Bush’s unexpected model of innovation operates in this space between frontiers science (and all other science) and the scientific efforts of the established orders. In this space, scientists, engineers, and fabricators develop things that an established order wouldn’t think of or support and frontiers researchers aren’t interested in or prepared to develop. In addition to corporate labs–Almaden Research Center, say, or Microsoft Research–we may add a kind of “startups” company that obtains its funding to do something fundamentally new. So not just any startup. Not any enterpreneurping. But what we see in, say, SpaceX or Blue Origin for development of new rocket systems. Things that NASA, the established order, apparently cannot bring itself to do. This unexpected model of innovation is interestingly connected to both free play and to establishment interests. One designs with an awareness of manufacturing and use requirements, but one also designs under the influence of free intellects–people who do not depend on obedience to hold their jobs. If you can follow this bit, then you see what Bush was up to. These people work together to make something new because they decide to do it. It’s like an Indiegogo or Kickstarter project that gets funding without having to appeal to the public; a startup that doesn’t have to appeal to wealthy speculative investors. The results of this work are unexpected to established orders–even unwanted, unspecified, can’t or shouldn’t be done. It was just this unexpectedness that gave innovative weapons systems a practical advantage in a time of war. The challenge for Bush was to see if the system that worked for the military would also work for medicine or for communications.

The results are split. The system has worked wonderfully for communications–we have digital computers and the internet and the web and open software of all sorts. And the system has largely failed medicine, shut down by the pharmaceutical industry and by federal officials and by university administrators.

So here’s the irony in Sarewitz’s argument against Bush: as I read Sarewitz’s appeal for scientists to leave the unreal world of university research (perhaps good advice) accept management by someone else, Sarewitz isn’t so much (or ought not) be arguing for how science in general progresses, but Sarewitz is arguing for pretty much what Bush argued for–a space outside the established order, where scientists can be directed and their work “shaped” to designs that can have practical benefits. But that space, for Bush, was not the frontier science but the use of frontier science, and other science, and engineering, and a knowledge of industry manufacturing, and actual field use and requirements.

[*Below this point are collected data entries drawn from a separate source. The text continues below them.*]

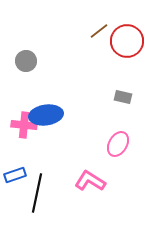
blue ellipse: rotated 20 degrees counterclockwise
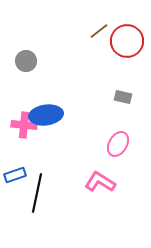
pink L-shape: moved 10 px right, 1 px down
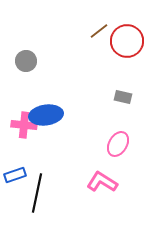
pink L-shape: moved 2 px right
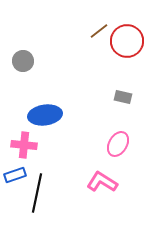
gray circle: moved 3 px left
blue ellipse: moved 1 px left
pink cross: moved 20 px down
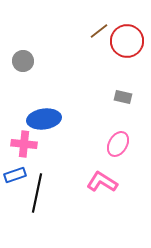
blue ellipse: moved 1 px left, 4 px down
pink cross: moved 1 px up
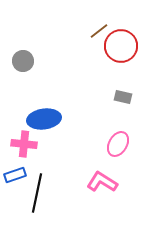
red circle: moved 6 px left, 5 px down
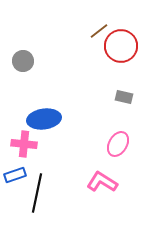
gray rectangle: moved 1 px right
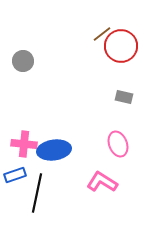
brown line: moved 3 px right, 3 px down
blue ellipse: moved 10 px right, 31 px down
pink ellipse: rotated 50 degrees counterclockwise
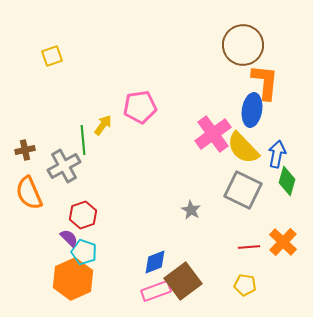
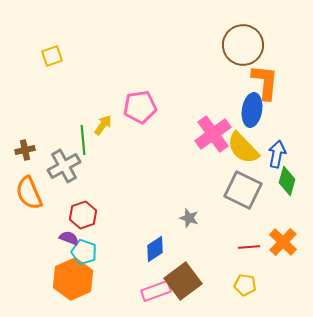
gray star: moved 2 px left, 8 px down; rotated 12 degrees counterclockwise
purple semicircle: rotated 24 degrees counterclockwise
blue diamond: moved 13 px up; rotated 12 degrees counterclockwise
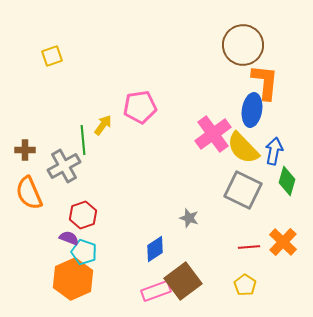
brown cross: rotated 12 degrees clockwise
blue arrow: moved 3 px left, 3 px up
yellow pentagon: rotated 25 degrees clockwise
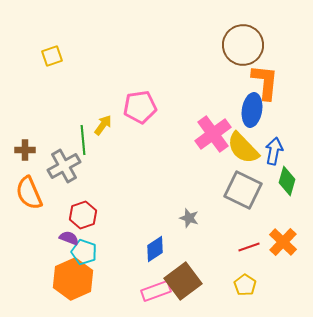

The unexpected model of innovation depends on technology transfer–but that transfer is a form of import–take in the things needed to do something that an established order would not do, would not know about, and if they did know about it, they would dither for years on whether they should do anything that might not work out, might make them look bad, might disrupt what they were already working on.

I might go so far to propose that Sarewitz would like Bush’s unexpected model of innovation. Far from Bush being a seductive manipulator, Bush laid out something that produced innovation when needed during World War 2. Bush identified a key element in that operation–access to new science to go along with the existing science and a keen awareness of manufacturing and design for field use. Bush argued that the federal government had a legitimate interest in supporting new science. That insight got lost and rolled up by various bureaucrats concerned about what bureaucrats are concerned about. Sarewitz proposes better management of science without distinguishing activities that might do things with science. If he did, he might then suggest that mephitis projects (Lockheed owns “Skunk Works,” heh) would work better if managed by celebrities or ex-generals rather than bureaucrats. And in that, he’d no doubt be right, and he’d be right there with Vannaver Bush.